#ijf13, giorno 3 – Mathew Ingram, o del giornalismo senza prima pagina

di Fabio Chiusi

I consigli sono cinque. Per non morire, non lasciarsi travolgere. Se vengono da Mathew Ingram di GigaOm, voce tra le più autorevoli al mondo tra quelle dei cosiddetti «nuovi media», i «vecchi» farebbero bene a drizzare le orecchie. Uno: non più io (giornalista) parlo, voi (lettori) ascoltate, ma meno interazione, meno qualità. Due: senza link sei meno credibile (qualcuno lo dica alle redazioni che ancora considerano un link un problema) – e in più, ringrazi la fonte. Tre: dobbiamo essere più umani, ma non troppo umani. E cioè: «Dobbiamo ammettere che sbagliamo, che abbiamo difetti», ma senza scambiare Twitter per il salotto di casa. Quattro: ora la notizia non ha un inizio e una fine; è processo, non prodotto. Cinque: bisogna fornire al lettore un modo per estrarre l'essenziale da quel flusso ininterrotto di avvenimenti.

Si tratta di «insegnare al pesce a camminare», recita il titolo del suo keynote speech (video). È l'evoluzione della specie, insomma: inutile andare controcorrente. E quando Ingram, rispondendo su quale sia la sua dieta mediatica, rivela: «Non ho una prima pagina», e pensi che per te è lo stesso da tempo, capisci che non si tratta affatto di imperativi calati dall'alto, della replica della liturgia del giornalismo tradizionale sotto mentite spoglie. È, più semplicemente, così che stanno le cose. Piaccia o meno.

E del resto si respira in tutto il suo intervento quello straordinario (perché appunto, fuori dall'ordinario, dalle nostre parti) atteggiamento di umiltà che già aveva mostrato Aron Pilhofer nel suo intervento, due giorni prima. Ingram ci chiede di scendere dalla cattedra, e il primo a farlo è lui – lasciando oltre un'ora alle domande del pubblico. Con cui si confronta a viso aperto, con sincerità – altro punto evidenziato nella presentazione, e tradotto in prassi con una naturalezza che rivela una attitudine all'ascolto rodata giorno dopo giorno.

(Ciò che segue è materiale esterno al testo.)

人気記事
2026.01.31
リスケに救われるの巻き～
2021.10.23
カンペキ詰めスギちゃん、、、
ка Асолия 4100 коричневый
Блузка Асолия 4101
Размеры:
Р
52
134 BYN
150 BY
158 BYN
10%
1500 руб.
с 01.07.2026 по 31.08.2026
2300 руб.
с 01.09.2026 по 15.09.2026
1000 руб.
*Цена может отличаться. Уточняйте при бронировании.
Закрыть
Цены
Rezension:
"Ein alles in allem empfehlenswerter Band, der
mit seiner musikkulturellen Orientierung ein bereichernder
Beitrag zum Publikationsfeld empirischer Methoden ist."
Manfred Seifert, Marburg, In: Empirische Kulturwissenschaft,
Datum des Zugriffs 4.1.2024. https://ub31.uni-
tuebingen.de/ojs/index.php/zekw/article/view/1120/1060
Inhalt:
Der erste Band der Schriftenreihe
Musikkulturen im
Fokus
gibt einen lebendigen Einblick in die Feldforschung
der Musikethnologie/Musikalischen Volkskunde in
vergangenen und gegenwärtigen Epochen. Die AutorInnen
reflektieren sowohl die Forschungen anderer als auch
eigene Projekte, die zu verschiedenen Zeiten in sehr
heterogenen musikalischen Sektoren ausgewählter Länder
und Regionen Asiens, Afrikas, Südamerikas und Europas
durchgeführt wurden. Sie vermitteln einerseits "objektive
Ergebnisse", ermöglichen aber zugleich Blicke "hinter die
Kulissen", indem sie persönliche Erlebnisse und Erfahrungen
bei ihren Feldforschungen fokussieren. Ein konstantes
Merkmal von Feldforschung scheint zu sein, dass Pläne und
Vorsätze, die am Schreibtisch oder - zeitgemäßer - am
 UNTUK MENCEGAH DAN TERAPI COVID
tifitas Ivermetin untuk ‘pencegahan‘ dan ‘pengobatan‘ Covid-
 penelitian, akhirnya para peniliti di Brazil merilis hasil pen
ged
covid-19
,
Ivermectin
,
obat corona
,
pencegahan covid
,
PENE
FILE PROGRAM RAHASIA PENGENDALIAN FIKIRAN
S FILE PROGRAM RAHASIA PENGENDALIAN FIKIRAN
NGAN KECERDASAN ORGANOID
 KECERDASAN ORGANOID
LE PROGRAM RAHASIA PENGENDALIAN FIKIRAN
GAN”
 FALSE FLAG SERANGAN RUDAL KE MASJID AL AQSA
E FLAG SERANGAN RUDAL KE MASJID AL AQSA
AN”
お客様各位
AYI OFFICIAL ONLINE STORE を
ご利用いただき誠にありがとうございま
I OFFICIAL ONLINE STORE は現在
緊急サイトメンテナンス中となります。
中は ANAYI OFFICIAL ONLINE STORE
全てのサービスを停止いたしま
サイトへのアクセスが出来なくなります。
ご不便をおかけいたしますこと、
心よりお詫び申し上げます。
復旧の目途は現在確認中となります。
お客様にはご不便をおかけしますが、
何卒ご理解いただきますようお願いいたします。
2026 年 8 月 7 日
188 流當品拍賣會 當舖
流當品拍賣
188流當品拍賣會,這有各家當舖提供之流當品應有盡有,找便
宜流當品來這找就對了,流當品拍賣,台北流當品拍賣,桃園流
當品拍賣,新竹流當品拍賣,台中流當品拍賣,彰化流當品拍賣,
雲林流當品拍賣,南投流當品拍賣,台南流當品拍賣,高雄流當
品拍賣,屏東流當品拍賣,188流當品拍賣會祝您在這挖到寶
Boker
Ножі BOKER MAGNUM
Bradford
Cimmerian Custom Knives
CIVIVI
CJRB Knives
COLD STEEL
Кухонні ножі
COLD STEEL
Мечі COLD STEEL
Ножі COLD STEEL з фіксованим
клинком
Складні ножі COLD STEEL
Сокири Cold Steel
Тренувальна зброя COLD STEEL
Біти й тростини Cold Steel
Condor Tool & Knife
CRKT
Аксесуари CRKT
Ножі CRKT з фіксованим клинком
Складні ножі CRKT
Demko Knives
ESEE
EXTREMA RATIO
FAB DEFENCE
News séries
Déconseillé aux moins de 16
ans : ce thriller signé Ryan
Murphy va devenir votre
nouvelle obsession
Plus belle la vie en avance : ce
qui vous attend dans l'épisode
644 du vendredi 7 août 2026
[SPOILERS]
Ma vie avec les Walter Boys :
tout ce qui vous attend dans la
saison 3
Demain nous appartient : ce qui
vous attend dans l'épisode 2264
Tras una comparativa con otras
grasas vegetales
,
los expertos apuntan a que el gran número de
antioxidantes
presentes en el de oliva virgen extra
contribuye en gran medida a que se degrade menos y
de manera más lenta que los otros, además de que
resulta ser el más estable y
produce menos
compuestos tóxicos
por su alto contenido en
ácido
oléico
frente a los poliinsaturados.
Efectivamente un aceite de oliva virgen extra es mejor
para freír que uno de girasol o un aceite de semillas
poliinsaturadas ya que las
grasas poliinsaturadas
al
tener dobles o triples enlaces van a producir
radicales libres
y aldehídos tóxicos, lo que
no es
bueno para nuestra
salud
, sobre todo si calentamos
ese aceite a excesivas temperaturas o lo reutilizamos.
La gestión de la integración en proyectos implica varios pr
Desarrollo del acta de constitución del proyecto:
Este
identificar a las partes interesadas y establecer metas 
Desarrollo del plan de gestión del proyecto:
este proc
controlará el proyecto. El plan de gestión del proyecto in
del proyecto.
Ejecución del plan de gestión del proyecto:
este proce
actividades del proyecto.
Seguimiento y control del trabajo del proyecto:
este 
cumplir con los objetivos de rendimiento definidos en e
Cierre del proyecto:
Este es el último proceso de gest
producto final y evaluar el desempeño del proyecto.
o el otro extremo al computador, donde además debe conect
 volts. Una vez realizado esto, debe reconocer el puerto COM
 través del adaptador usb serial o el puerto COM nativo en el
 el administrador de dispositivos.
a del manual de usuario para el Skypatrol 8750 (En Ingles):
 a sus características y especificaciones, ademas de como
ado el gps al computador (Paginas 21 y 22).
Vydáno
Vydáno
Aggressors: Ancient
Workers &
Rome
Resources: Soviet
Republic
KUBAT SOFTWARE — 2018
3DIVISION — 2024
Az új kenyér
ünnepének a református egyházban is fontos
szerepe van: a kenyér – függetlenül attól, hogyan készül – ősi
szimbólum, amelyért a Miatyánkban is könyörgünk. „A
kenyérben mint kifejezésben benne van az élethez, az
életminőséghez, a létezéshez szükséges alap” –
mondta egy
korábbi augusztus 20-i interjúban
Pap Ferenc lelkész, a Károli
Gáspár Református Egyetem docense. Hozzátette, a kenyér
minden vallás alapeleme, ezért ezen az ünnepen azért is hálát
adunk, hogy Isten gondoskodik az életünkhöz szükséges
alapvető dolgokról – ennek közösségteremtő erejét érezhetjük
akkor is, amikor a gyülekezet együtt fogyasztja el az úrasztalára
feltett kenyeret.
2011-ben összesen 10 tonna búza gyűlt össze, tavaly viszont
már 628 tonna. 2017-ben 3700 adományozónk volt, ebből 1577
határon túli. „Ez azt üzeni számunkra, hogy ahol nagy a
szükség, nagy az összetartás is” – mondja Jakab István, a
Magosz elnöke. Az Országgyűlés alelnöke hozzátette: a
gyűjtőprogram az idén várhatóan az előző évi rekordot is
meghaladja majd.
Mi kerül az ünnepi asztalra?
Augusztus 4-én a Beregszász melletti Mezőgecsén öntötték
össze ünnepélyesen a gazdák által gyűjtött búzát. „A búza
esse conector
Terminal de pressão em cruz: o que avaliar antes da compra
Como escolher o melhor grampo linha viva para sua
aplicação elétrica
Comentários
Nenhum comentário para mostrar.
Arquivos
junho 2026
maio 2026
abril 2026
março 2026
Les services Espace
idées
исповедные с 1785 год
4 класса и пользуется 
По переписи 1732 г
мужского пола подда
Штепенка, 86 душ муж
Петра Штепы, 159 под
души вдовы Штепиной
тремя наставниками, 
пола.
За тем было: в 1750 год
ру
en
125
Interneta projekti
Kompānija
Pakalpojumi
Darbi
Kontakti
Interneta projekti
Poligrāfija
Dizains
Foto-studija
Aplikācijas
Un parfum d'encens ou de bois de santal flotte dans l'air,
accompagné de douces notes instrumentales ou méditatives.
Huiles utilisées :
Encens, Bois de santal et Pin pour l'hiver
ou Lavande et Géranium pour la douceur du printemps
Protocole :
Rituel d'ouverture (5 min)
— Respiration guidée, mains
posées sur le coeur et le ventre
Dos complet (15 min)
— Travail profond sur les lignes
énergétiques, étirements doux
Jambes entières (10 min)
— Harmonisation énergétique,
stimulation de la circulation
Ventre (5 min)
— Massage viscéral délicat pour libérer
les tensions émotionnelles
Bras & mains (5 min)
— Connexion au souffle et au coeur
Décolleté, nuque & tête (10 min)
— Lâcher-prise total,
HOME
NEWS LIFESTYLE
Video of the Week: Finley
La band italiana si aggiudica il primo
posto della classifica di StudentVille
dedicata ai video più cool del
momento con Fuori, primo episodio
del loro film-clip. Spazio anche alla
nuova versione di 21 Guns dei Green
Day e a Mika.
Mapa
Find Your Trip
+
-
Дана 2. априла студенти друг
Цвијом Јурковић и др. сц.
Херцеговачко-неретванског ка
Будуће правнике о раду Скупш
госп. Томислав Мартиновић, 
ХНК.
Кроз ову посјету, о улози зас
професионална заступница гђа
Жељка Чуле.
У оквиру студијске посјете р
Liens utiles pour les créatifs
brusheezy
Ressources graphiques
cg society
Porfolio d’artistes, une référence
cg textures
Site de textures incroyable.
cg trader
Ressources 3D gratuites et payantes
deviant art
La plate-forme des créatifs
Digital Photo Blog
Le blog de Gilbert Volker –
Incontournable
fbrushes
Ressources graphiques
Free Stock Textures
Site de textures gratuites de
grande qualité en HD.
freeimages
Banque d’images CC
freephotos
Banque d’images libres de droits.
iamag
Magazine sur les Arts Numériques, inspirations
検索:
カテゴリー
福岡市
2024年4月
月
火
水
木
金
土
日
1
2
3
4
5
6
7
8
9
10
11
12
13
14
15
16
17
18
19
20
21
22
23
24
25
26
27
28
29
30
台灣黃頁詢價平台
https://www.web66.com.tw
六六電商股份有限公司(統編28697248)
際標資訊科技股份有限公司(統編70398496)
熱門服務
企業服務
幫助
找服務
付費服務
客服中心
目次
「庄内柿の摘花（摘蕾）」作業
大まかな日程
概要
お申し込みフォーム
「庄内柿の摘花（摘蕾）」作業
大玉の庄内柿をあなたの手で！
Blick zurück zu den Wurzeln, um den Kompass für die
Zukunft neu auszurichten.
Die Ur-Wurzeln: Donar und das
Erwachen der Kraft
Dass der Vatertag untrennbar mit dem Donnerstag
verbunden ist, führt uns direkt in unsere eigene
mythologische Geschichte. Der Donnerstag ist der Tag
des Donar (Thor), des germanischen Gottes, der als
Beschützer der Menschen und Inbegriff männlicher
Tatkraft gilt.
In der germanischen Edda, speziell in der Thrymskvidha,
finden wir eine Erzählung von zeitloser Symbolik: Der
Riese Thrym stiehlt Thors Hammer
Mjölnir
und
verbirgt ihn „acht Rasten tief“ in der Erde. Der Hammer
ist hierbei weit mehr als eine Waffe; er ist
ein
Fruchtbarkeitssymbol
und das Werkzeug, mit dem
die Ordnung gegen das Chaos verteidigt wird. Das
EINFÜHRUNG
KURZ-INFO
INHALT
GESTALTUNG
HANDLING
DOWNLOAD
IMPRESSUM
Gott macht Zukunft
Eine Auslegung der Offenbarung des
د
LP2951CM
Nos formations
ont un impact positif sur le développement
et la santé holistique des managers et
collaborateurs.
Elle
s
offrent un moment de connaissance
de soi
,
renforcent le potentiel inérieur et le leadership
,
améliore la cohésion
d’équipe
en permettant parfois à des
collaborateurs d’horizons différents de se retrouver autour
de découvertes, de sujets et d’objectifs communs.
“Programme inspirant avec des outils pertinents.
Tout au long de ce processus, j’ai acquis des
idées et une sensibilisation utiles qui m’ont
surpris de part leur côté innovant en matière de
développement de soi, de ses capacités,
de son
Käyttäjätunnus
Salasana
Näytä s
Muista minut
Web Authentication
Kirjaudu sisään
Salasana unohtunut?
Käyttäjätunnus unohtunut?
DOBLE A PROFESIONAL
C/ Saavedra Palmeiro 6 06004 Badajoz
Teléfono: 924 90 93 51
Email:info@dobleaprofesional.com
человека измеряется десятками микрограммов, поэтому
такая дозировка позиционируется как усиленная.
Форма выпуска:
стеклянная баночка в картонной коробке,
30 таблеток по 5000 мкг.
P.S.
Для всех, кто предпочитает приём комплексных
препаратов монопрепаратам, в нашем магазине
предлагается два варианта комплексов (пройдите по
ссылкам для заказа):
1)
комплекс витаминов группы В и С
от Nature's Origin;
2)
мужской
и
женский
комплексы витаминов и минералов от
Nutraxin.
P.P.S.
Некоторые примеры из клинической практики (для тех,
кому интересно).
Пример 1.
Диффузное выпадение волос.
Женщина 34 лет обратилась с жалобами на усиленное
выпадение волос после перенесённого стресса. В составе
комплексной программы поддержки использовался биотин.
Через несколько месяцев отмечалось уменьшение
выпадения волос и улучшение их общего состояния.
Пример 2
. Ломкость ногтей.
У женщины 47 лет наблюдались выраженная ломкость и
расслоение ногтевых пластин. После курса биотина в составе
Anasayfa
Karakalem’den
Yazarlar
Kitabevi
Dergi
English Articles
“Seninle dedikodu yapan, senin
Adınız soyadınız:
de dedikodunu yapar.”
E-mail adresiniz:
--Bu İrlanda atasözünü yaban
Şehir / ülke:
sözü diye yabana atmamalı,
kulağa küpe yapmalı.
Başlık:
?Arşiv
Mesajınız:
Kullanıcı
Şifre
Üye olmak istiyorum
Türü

Sta qui forse la differenza con le parole di Pilhofer. Questa volta, sentire significa includere e aumentare l'apporto del lettore, prima ancora che guardarsi allo specchio, fare autocritica. Perché «molto spesso le persone sanno cose che non sappiamo», dice Ingram. Il che, detto con altre parole, consente di andare oltre la mera confutazione dei sofisti di turno: se «qualcuno là fuori sa ciò che hai bisogno di sapere», la ricerca non è vana.